PROBLEM STATEMENT: Output only the lines of the entries that follow, starting at the one with "[165,241,172,247] - ->" and running down to the one with "(792, 94) none", both included and unchanged.

WORKING DATA:
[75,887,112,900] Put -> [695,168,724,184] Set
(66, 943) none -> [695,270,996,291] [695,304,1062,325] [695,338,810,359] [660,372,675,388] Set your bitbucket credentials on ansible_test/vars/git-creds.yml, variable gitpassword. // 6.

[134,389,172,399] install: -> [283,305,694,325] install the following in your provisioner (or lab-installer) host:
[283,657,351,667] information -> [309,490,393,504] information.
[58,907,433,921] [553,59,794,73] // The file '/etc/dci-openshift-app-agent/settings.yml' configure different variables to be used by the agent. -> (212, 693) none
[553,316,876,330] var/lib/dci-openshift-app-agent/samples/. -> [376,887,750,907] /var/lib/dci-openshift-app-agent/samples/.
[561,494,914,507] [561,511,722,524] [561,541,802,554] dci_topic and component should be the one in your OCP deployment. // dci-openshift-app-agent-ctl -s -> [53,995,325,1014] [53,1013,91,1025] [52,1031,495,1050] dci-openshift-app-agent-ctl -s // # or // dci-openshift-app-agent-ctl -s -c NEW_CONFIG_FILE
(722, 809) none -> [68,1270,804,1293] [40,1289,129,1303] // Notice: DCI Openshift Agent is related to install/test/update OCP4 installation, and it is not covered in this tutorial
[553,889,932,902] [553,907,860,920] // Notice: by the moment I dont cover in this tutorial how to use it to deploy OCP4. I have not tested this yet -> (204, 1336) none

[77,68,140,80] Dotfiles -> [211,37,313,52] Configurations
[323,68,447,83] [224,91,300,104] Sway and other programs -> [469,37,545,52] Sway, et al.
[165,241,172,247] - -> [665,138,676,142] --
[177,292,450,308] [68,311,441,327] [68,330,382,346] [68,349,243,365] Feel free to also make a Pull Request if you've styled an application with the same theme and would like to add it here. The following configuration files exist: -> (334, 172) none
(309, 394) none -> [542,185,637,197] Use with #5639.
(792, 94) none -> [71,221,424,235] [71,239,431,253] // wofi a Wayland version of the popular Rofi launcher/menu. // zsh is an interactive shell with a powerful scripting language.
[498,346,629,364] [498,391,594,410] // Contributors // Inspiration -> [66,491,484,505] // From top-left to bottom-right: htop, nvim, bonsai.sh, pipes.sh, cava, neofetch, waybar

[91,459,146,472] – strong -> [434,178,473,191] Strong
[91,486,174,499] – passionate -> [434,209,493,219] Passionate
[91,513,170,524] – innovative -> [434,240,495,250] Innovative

RESPONSE TO THIS TASK:
[165,241,172,247] - -> [665,138,676,142] --
[177,292,450,308] [68,311,441,327] [68,330,382,346] [68,349,243,365] Feel free to also make a Pull Request if you've styled an application with the same theme and would like to add it here. The following configuration files exist: -> (334, 172) none
(309, 394) none -> [542,185,637,197] Use with #5639.
(792, 94) none -> [71,221,424,235] [71,239,431,253] // wofi a Wayland version of the popular Rofi launcher/menu. // zsh is an interactive shell with a powerful scripting language.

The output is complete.